(Provided data Opens)

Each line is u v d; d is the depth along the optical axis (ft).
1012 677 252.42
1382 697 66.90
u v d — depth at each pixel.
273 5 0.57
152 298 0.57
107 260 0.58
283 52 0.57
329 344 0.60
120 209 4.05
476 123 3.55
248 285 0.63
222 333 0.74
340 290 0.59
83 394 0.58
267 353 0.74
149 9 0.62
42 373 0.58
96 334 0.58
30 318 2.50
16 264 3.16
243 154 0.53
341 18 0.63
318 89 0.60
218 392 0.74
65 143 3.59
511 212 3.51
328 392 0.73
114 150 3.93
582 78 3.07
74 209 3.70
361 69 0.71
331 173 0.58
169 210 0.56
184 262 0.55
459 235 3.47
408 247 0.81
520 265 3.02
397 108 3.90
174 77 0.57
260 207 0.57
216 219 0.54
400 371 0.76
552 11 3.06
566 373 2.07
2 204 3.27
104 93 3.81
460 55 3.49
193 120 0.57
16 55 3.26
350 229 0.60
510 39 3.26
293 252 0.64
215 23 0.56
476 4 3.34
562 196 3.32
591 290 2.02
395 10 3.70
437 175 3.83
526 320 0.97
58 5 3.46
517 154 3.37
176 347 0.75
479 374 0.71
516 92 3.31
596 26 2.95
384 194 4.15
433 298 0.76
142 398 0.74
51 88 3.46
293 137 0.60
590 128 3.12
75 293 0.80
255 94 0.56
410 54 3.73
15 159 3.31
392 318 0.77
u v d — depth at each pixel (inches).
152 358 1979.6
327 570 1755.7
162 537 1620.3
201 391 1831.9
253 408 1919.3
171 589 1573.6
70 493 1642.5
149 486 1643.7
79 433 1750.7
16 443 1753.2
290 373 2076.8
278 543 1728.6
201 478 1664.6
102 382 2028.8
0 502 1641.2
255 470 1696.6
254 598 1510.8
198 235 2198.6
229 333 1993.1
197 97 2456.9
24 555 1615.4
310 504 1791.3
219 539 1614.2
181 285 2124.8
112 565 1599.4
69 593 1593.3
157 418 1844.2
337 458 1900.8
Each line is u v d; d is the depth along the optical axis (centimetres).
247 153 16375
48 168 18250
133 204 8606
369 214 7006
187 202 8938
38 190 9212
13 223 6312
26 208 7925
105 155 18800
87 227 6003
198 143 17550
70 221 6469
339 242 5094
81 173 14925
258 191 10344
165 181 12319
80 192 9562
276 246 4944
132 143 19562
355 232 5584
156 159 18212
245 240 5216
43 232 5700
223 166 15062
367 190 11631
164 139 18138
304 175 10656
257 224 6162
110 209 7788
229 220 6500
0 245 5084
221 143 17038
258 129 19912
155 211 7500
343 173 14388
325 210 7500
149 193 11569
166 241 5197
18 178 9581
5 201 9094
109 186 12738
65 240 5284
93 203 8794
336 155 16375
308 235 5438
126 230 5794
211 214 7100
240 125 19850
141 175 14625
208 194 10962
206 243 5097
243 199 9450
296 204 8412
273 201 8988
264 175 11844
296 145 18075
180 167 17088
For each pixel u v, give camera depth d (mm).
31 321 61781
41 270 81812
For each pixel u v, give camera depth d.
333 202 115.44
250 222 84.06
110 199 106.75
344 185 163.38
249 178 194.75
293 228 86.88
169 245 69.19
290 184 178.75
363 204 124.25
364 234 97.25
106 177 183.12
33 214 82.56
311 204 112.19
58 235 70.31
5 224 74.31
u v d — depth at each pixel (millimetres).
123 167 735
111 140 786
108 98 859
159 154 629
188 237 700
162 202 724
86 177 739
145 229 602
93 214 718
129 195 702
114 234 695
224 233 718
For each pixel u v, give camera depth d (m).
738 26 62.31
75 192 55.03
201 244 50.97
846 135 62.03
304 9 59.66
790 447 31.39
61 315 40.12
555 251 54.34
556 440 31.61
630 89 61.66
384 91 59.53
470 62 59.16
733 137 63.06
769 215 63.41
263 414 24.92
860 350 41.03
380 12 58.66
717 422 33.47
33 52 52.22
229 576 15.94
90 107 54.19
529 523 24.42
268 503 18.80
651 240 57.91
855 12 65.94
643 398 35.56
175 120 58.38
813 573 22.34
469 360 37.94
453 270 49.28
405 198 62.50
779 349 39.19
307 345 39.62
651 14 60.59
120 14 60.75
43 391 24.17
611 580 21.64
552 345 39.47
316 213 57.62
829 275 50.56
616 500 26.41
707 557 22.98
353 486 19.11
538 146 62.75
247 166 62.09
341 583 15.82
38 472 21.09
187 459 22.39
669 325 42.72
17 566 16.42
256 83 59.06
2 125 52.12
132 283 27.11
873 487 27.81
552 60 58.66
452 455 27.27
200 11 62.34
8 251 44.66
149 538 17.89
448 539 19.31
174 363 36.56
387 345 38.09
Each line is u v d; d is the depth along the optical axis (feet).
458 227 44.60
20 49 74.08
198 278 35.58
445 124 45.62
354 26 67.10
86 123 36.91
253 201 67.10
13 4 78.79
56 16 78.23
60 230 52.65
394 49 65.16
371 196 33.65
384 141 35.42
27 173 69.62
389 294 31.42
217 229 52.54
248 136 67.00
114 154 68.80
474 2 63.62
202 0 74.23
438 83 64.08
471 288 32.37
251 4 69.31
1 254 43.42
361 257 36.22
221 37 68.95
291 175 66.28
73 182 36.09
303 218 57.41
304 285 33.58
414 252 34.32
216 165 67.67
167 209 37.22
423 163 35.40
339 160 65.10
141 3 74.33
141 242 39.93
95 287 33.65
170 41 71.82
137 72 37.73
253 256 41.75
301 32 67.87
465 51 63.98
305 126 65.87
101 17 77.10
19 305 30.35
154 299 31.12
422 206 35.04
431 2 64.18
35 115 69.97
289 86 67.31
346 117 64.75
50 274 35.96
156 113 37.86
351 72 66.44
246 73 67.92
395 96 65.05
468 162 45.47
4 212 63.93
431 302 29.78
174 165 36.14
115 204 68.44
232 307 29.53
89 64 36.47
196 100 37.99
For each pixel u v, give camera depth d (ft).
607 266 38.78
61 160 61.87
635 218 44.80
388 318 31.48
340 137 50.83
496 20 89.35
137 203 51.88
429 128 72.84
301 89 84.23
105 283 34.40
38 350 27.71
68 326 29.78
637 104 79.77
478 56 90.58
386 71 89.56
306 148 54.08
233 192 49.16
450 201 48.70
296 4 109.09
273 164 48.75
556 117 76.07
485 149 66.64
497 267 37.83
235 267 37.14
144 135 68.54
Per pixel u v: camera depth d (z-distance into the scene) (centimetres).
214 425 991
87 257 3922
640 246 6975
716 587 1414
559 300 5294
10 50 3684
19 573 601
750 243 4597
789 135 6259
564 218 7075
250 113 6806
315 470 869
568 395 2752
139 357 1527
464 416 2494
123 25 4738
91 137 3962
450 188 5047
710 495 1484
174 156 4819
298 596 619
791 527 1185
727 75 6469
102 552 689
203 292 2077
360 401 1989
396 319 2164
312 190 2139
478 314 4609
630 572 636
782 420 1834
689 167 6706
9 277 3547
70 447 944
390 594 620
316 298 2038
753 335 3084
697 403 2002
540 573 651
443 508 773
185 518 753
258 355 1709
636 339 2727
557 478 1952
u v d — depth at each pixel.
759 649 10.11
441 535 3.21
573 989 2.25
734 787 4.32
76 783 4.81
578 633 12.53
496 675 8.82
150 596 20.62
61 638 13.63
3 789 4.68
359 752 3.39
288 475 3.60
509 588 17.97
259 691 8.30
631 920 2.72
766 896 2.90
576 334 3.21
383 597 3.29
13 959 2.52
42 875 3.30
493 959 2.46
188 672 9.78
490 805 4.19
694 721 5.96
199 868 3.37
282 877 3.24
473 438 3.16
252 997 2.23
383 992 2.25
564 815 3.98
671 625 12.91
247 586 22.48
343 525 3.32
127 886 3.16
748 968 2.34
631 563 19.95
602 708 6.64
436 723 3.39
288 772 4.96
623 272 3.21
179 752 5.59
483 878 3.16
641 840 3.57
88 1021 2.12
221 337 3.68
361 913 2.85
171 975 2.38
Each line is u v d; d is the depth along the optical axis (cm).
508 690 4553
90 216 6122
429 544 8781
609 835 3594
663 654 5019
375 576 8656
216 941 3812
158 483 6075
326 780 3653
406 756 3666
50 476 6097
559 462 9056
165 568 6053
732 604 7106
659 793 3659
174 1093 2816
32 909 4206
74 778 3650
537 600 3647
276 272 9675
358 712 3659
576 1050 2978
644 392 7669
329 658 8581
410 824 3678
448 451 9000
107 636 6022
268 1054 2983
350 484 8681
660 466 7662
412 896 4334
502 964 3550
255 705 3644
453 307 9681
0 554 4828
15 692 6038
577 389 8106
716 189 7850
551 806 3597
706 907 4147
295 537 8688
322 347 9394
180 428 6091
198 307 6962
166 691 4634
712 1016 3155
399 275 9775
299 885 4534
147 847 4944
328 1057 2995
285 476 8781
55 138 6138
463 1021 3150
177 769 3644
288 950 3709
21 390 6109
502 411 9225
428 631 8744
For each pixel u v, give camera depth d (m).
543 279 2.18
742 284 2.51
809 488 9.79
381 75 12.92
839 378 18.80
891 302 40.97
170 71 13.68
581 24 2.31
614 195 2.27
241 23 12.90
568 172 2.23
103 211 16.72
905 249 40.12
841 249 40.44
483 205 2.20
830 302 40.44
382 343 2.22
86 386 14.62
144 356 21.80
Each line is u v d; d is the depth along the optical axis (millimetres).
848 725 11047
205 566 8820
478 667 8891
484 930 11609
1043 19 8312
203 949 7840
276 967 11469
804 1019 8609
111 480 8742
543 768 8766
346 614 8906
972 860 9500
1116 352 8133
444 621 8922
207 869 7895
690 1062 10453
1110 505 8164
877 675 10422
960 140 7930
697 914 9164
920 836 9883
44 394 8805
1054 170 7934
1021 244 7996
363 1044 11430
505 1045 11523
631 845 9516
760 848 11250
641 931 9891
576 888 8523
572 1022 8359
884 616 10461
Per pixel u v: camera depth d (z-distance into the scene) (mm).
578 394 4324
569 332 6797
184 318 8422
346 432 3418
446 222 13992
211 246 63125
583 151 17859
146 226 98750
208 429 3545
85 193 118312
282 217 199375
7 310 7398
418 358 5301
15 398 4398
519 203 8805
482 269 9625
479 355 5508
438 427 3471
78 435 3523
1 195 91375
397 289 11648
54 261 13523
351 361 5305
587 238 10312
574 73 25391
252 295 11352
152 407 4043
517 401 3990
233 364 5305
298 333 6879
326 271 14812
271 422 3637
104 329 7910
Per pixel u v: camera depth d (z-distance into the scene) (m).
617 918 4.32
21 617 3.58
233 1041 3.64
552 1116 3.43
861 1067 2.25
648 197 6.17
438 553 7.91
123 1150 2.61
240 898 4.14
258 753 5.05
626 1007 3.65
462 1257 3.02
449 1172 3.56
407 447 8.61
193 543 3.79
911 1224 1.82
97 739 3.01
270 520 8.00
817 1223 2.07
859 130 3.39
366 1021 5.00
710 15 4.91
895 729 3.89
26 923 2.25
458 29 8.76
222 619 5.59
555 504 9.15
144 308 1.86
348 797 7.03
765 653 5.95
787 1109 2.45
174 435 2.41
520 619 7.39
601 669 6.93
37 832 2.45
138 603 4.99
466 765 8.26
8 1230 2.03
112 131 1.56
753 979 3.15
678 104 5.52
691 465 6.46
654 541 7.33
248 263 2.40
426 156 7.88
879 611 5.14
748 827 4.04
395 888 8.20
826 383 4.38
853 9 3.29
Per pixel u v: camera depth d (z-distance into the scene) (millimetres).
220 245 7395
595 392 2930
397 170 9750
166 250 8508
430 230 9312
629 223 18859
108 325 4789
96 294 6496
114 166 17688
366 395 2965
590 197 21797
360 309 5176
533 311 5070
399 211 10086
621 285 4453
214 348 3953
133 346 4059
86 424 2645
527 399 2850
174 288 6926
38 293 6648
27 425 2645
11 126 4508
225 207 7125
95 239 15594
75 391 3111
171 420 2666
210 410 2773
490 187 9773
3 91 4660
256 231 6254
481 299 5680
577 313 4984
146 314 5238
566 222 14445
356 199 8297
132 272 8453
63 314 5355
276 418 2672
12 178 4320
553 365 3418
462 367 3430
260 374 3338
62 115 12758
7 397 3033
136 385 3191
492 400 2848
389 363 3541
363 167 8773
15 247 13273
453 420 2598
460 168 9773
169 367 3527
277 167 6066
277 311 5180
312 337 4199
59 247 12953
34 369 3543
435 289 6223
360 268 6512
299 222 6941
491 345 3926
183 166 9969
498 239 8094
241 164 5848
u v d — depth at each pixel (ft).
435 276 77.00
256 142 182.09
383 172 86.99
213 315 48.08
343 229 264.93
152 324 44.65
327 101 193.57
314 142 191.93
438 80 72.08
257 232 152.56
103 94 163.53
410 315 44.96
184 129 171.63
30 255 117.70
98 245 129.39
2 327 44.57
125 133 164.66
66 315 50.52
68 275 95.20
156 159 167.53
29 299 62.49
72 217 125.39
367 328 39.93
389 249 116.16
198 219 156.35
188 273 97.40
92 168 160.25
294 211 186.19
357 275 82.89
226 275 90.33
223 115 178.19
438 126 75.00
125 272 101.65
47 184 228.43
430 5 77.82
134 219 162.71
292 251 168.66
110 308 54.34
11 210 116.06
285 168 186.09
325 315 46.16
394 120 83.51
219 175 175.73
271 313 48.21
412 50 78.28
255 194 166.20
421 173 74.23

(Provided data Closes)

Activity -> In the entries above, the lines from the one bearing "429 128 72.84" up to and including the one bearing "630 572 636" should be transcribed exactly; no other line is wanted.

Completed task ->
429 128 72.84
301 89 84.23
105 283 34.40
38 350 27.71
68 326 29.78
637 104 79.77
478 56 90.58
386 71 89.56
306 148 54.08
233 192 49.16
450 201 48.70
296 4 109.09
273 164 48.75
556 117 76.07
485 149 66.64
497 267 37.83
235 267 37.14
144 135 68.54
Per pixel u v: camera depth d (z-distance into the scene) (centimetres).
214 425 991
87 257 3922
640 246 6975
716 587 1414
559 300 5294
10 50 3684
19 573 601
750 243 4597
789 135 6259
564 218 7075
250 113 6806
315 470 869
568 395 2752
139 357 1527
464 416 2494
123 25 4738
91 137 3962
450 188 5047
710 495 1484
174 156 4819
298 596 619
791 527 1185
727 75 6469
102 552 689
203 292 2077
360 401 1989
396 319 2164
312 190 2139
478 314 4609
630 572 636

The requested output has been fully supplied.